▸ Provided records:
━━━━━━━━━━━━━━━━━━━━━━━━━━━━━━

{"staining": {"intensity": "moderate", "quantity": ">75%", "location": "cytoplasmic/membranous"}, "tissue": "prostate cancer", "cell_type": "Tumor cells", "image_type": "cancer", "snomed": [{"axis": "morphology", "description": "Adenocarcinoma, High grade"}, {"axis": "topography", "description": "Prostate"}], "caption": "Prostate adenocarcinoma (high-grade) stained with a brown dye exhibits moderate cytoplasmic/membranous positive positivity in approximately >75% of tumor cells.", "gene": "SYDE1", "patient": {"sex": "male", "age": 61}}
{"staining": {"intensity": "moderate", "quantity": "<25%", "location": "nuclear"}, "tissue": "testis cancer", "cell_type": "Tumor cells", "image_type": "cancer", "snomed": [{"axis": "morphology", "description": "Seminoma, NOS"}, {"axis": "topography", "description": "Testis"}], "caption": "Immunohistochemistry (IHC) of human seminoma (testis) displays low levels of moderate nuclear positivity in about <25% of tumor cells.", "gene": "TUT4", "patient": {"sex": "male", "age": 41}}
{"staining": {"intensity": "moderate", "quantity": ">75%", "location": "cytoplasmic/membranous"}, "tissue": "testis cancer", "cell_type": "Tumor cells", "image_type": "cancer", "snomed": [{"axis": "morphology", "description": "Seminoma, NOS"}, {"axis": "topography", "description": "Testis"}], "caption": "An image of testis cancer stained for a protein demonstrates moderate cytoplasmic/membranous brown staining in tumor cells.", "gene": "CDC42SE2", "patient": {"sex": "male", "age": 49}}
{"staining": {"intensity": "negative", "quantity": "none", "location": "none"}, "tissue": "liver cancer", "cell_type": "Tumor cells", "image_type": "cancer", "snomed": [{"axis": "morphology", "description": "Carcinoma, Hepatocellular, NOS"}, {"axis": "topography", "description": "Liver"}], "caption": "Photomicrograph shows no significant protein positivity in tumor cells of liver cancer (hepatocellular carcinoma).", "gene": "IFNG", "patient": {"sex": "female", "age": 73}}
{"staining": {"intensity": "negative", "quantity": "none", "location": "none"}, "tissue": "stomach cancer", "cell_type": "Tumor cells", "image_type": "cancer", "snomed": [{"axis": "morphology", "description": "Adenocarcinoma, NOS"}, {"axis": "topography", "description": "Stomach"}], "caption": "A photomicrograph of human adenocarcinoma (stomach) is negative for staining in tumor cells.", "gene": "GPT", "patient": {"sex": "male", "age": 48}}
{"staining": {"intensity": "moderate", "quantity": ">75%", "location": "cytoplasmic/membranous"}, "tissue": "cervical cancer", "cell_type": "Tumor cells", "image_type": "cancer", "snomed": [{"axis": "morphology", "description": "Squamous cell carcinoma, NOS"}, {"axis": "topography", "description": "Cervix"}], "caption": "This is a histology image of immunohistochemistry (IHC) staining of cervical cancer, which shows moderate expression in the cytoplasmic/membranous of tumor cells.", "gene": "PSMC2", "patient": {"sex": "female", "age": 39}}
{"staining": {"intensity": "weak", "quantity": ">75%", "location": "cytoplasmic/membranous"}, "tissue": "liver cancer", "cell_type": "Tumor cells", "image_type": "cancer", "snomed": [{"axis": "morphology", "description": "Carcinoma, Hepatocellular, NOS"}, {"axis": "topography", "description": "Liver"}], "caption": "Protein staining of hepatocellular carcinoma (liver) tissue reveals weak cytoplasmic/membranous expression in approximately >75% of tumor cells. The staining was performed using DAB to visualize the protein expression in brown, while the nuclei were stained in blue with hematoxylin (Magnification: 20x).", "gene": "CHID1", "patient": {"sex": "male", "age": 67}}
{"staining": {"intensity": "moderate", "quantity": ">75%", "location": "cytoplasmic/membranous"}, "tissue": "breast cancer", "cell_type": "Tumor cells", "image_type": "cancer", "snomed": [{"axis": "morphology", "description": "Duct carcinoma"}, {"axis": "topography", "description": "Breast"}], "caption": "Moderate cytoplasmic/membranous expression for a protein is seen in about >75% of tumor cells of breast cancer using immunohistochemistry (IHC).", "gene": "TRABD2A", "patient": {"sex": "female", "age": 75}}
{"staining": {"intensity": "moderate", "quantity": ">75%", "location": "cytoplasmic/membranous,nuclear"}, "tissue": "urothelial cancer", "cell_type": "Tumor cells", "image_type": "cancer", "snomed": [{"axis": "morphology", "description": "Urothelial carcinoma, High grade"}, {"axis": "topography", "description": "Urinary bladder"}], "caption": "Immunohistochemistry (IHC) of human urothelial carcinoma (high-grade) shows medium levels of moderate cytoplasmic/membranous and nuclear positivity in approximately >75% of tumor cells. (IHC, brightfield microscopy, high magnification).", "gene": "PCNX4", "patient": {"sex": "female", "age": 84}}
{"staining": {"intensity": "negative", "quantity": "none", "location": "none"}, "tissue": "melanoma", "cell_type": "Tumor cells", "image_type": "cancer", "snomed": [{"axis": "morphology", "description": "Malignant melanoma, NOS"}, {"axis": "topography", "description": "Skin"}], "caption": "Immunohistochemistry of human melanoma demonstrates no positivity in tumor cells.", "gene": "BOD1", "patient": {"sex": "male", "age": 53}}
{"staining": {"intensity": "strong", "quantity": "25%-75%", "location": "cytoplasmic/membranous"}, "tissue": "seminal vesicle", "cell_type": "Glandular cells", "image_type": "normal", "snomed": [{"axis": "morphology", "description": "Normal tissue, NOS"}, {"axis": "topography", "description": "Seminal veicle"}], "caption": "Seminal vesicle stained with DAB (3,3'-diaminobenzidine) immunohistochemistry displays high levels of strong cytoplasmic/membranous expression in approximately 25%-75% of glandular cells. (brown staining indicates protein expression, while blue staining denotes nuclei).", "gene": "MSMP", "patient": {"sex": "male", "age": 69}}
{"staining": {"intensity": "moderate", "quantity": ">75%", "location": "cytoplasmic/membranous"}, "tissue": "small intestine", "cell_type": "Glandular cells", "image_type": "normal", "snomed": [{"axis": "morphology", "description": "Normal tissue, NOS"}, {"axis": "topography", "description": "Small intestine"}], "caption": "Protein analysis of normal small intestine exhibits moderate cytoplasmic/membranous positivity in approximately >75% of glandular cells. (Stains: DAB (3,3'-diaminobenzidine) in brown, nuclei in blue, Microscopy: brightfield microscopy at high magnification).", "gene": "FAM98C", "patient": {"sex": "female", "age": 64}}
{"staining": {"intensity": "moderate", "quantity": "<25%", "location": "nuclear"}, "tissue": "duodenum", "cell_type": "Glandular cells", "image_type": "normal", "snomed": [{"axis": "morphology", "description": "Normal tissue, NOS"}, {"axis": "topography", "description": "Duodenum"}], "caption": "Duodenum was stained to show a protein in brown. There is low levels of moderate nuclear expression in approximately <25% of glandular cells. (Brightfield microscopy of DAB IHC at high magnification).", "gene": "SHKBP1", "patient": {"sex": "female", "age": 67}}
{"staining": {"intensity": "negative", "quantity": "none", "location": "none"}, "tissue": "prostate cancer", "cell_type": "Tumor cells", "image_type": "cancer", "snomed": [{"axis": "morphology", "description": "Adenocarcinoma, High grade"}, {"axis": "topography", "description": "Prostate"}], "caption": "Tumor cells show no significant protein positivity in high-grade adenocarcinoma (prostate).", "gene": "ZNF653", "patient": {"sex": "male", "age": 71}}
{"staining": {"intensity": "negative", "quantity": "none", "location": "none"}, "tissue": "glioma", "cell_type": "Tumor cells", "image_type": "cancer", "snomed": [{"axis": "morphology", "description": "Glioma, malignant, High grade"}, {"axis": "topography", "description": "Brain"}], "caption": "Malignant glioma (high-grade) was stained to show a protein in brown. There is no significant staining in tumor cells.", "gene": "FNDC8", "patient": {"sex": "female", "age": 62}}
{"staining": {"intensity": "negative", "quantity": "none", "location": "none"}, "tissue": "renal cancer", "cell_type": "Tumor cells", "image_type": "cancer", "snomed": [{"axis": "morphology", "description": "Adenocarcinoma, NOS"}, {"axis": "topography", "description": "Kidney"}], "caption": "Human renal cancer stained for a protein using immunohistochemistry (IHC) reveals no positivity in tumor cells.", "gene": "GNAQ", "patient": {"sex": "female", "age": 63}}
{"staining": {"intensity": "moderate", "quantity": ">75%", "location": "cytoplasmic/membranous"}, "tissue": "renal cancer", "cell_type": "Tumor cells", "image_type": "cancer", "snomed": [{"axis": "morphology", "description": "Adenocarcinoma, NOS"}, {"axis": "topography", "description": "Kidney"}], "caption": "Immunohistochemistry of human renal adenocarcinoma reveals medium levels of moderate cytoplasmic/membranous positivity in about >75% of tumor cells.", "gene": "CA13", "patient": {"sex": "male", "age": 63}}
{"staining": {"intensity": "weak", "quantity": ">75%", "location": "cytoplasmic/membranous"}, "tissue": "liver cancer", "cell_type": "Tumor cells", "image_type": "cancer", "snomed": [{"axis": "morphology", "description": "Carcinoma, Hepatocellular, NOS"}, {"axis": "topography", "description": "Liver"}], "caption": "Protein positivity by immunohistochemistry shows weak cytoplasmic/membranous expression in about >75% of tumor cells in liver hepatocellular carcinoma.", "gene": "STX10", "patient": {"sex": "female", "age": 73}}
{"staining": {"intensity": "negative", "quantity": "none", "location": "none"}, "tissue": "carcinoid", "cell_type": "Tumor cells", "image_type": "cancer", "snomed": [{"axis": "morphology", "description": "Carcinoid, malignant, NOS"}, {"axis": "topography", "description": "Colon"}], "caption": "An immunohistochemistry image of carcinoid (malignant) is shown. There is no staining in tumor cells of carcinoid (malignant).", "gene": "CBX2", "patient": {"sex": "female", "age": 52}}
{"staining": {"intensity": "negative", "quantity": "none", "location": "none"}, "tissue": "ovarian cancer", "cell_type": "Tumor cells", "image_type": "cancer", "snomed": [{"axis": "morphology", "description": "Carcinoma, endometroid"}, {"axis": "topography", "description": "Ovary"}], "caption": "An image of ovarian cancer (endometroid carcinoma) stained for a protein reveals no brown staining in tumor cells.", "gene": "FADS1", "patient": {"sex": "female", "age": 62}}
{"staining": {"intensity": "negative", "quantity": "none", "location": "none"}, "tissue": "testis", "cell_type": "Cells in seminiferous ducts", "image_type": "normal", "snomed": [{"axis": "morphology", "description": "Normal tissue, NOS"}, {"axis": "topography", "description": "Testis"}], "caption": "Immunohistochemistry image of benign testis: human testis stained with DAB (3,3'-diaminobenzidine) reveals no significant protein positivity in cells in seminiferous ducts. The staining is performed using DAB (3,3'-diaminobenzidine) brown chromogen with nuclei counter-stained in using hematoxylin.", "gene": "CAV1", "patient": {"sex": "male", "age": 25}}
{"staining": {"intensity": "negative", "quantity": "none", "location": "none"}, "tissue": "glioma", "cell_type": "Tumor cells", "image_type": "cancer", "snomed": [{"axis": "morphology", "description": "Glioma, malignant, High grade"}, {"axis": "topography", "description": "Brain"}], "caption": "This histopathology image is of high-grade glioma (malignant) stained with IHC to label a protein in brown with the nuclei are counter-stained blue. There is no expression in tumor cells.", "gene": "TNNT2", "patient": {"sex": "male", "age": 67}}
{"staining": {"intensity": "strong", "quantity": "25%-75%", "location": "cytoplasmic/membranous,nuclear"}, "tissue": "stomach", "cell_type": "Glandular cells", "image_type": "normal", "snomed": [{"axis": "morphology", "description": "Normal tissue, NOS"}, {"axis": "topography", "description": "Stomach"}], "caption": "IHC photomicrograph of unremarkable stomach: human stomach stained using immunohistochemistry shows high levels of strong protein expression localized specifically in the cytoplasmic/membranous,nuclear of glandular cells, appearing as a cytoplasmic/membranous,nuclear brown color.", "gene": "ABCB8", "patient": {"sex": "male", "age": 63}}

━━━━━━━━━━━━━━━━━━━━━━━━━━━━━━

One stretch of the lines above is wanted, from the line that contains "analysis of normal" through the line that contains "There is low". Output it exactly.

▸ Reply to the exercise:
{"staining": {"intensity": "moderate", "quantity": ">75%", "location": "cytoplasmic/membranous"}, "tissue": "small intestine", "cell_type": "Glandular cells", "image_type": "normal", "snomed": [{"axis": "morphology", "description": "Normal tissue, NOS"}, {"axis": "topography", "description": "Small intestine"}], "caption": "Protein analysis of normal small intestine exhibits moderate cytoplasmic/membranous positivity in approximately >75% of glandular cells. (Stains: DAB (3,3'-diaminobenzidine) in brown, nuclei in blue, Microscopy: brightfield microscopy at high magnification).", "gene": "FAM98C", "patient": {"sex": "female", "age": 64}}
{"staining": {"intensity": "moderate", "quantity": "<25%", "location": "nuclear"}, "tissue": "duodenum", "cell_type": "Glandular cells", "image_type": "normal", "snomed": [{"axis": "morphology", "description": "Normal tissue, NOS"}, {"axis": "topography", "description": "Duodenum"}], "caption": "Duodenum was stained to show a protein in brown. There is low levels of moderate nuclear expression in approximately <25% of glandular cells. (Brightfield microscopy of DAB IHC at high magnification).", "gene": "SHKBP1", "patient": {"sex": "female", "age": 67}}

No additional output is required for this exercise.